*练习说明:*
把下面全部记录按行转写成一个 JSON 字符串列表，每行对应一个字符串，空行不计；答案中不要包含图片。

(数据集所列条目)
<<<<

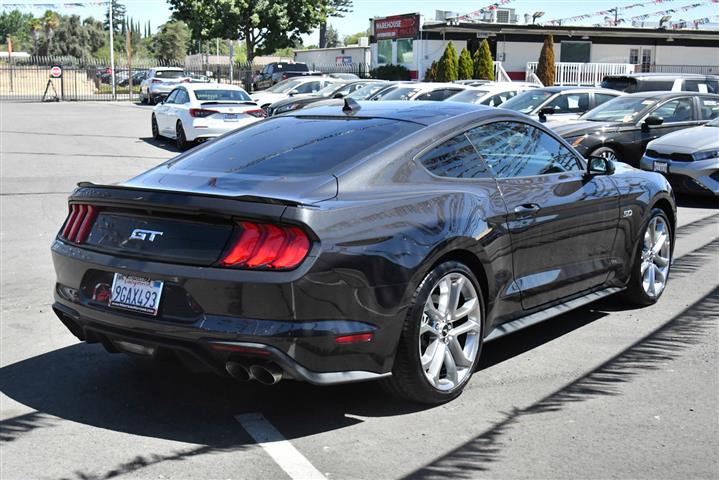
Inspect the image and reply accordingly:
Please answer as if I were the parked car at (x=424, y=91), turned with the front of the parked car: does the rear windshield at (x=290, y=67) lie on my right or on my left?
on my right

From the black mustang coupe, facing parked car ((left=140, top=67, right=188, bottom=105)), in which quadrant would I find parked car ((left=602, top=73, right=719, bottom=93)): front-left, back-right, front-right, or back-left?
front-right

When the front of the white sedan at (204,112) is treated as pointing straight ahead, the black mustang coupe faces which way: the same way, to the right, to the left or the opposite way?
to the right

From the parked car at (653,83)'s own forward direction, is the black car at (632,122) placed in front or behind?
in front

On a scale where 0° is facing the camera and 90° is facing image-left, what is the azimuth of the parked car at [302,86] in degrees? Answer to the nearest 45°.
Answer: approximately 45°

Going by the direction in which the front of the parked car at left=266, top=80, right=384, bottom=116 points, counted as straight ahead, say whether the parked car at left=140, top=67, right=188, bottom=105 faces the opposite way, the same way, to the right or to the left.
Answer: to the right

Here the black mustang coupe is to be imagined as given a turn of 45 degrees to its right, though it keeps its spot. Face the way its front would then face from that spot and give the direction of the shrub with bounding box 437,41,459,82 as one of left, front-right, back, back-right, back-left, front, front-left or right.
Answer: left

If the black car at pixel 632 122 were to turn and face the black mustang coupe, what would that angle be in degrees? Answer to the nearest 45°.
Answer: approximately 45° to its left

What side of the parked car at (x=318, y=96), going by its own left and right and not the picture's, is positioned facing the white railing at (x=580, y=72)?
back

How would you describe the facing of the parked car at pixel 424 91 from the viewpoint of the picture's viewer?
facing the viewer and to the left of the viewer

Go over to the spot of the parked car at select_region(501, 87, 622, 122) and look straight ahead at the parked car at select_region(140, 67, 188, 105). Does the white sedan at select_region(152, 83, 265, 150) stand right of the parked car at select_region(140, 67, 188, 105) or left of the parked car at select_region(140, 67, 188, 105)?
left

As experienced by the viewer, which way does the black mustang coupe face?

>>>>

*参考答案:*
[
  "Inspect the image and reply accordingly:",
  "Please answer as if I were the parked car at (x=424, y=91), turned with the front of the parked car: does the rear windshield at (x=290, y=67) lie on my right or on my left?",
  "on my right",
  "From the black mustang coupe, facing parked car ((left=140, top=67, right=188, bottom=105)), in which quadrant would I find parked car ((left=602, top=73, right=719, bottom=93)): front-left, back-right, front-right, or back-left?",
  "front-right",
  "When the front of the white sedan at (204,112) is treated as pointing straight ahead, the black mustang coupe faces which way: the same way, to the right, to the left or the opposite way?",
  "to the right",
  "From the parked car at (653,83)'s own forward direction, is the black car at (632,122) placed in front or behind?",
  "in front",
  "On a scale where 0° is facing the camera and 90° is facing image-left, what is the azimuth of the parked car at [302,86] in degrees? Answer to the nearest 45°.",
  "Answer: approximately 45°",
  "Going by the direction in which the front of the parked car at left=266, top=80, right=384, bottom=116 points, counted as straight ahead, say whether the parked car at left=140, top=67, right=188, bottom=105 faces the opposite way, the same way, to the right or to the left.",
  "Answer: to the right",
  "Here the black mustang coupe is to be imagined as given a turn of 45 degrees to its right, though it keeps its spot. Face the way its front would then face from that spot and give the direction of the shrub with bounding box 437,41,459,82 as one of left, front-right, back, back-right, back-left, front, front-left or right.",
  "Answer: left",
  "If the black car at pixel 632 122 were to turn and face the black mustang coupe, what would that angle be in degrees? Answer to the nearest 45°.",
  "Answer: approximately 45° to its left",
  "What side of the parked car at (x=318, y=96), going by its own left and right and not the picture's, is positioned facing the white railing at (x=580, y=72)?",
  "back",
  "How would you describe the facing of the parked car at pixel 424 91 from the viewpoint of the picture's viewer?",
  "facing the viewer and to the left of the viewer",
  "Go over to the spot of the parked car at select_region(501, 87, 622, 122) and look straight ahead at the parked car at select_region(140, 67, 188, 105). Does the white sedan at select_region(152, 83, 265, 150) stand right of the parked car at select_region(140, 67, 188, 105) or left of the parked car at select_region(140, 67, 188, 105)?",
  "left",
  "As experienced by the viewer, which way does the black mustang coupe face?"
]